Small seller competition The company’s rebellion alleged that Vedal failed to respond to any of his concerns. Among other things, the miniature seller demanded justification for paying dividends when their cumulative cash flow was converted into deficit in the last three years and how it demanded a loan raising despite an uncertain dividend. For perspective, the short seller had alleged housing for a shortage of free cash flow of $ 5.6 billion against dividend payment of $ 8 billion in the last three years. It also calls for the board to justify its investment in new undertakings as a semiconductor, atomic and glass, when the existing projects allegedly remained “incomplete and weak”. Finally, the short seller also demanded to ask whether demarcated institutions would be subject to guarantee with other subsidiaries and Vedanta resources along with other subsidiaries – similar to the alleged model in their latest short.

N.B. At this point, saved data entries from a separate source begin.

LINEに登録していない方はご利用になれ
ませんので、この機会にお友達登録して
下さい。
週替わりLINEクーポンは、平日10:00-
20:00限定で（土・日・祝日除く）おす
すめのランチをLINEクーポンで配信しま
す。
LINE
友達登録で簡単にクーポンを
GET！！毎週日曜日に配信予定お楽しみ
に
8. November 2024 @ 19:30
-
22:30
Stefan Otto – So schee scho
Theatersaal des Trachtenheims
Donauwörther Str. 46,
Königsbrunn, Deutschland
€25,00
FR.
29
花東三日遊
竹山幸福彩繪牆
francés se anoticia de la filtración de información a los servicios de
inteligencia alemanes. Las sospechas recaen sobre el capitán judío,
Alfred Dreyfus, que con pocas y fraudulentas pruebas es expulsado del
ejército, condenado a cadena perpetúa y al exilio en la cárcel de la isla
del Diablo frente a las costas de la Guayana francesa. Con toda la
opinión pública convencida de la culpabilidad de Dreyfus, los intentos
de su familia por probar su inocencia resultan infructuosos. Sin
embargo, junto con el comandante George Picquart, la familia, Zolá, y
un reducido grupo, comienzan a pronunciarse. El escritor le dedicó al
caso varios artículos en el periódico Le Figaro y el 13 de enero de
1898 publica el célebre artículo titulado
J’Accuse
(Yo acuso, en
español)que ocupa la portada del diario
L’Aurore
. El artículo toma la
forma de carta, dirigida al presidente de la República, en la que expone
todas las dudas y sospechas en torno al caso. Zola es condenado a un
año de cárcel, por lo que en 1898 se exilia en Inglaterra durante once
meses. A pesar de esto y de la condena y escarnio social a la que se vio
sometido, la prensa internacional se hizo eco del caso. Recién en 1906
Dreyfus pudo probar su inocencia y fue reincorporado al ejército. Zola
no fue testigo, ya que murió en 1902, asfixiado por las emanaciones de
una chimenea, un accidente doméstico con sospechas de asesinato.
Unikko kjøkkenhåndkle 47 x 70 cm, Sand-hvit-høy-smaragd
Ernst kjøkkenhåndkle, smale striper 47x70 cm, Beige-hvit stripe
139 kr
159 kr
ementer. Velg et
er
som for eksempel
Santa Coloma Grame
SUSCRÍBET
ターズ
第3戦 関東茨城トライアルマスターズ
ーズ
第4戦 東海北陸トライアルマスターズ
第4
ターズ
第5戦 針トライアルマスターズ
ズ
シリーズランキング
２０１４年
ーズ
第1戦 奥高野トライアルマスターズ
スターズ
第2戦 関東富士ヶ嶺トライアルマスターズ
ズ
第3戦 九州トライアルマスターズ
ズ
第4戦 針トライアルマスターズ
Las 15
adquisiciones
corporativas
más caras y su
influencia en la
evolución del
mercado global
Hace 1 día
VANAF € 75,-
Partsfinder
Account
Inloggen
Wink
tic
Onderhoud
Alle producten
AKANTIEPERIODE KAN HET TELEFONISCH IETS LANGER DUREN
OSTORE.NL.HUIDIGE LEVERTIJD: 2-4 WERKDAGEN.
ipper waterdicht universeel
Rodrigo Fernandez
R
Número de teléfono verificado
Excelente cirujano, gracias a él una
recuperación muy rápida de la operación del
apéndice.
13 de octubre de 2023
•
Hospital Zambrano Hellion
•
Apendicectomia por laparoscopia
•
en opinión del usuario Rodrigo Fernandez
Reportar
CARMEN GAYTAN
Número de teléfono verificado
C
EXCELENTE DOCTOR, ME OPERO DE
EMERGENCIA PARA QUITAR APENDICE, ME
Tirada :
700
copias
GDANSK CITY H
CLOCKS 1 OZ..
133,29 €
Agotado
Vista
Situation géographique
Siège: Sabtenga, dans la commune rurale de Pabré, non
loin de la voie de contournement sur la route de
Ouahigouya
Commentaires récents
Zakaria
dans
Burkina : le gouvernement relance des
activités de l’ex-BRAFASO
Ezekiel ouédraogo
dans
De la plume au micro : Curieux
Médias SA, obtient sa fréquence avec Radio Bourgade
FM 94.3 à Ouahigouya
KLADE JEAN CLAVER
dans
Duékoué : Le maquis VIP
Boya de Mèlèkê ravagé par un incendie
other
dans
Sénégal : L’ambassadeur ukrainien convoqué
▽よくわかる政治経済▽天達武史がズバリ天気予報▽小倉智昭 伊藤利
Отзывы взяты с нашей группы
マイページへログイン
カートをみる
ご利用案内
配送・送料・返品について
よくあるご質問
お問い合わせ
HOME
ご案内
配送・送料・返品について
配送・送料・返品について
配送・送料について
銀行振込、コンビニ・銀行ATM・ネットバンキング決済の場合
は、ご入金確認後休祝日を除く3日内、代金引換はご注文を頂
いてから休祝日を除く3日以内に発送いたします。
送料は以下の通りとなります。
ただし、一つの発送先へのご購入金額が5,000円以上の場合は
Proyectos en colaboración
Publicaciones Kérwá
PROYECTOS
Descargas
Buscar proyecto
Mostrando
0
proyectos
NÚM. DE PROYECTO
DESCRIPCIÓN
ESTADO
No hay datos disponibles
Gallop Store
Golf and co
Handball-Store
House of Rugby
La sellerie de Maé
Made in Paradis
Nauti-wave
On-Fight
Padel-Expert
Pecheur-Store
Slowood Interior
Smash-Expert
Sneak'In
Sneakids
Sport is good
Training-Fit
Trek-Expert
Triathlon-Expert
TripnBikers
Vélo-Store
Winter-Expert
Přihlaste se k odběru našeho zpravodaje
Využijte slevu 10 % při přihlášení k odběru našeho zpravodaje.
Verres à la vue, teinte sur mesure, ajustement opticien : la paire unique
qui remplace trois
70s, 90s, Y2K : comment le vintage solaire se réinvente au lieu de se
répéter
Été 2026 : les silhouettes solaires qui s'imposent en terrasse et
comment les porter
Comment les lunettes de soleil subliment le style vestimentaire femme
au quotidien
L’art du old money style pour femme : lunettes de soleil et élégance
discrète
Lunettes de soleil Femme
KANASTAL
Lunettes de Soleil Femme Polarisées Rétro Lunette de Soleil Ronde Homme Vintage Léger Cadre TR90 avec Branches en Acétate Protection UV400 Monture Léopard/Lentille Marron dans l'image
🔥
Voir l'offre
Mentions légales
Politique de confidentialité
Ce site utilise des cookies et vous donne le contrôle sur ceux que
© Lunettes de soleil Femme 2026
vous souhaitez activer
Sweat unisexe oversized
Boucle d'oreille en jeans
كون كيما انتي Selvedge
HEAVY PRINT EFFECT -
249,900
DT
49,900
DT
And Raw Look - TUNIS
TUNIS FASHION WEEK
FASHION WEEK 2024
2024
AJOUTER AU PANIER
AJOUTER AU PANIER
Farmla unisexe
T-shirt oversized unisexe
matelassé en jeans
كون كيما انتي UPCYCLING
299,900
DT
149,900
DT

Significantly, the small seller published the day of his report before the annual general meeting of the company’s shareholders. Devsani Naidu, the CEO of Vedanta Resource, the original company at Thursday AGM, which was “compiled only the information filled with gross impurities” in the report by the short seller. Calculating Vedanta’s development strategy, he said, “We have created a strong business model, and, at the level of parents, our debt has declined by $ 4 billion in the last three years.” In addition, he underlined that the Vedl would allocate the IN 50,000 crore as capital expenditure in the next 3-4 years, of which the 18% internal rate in each project has been targeted.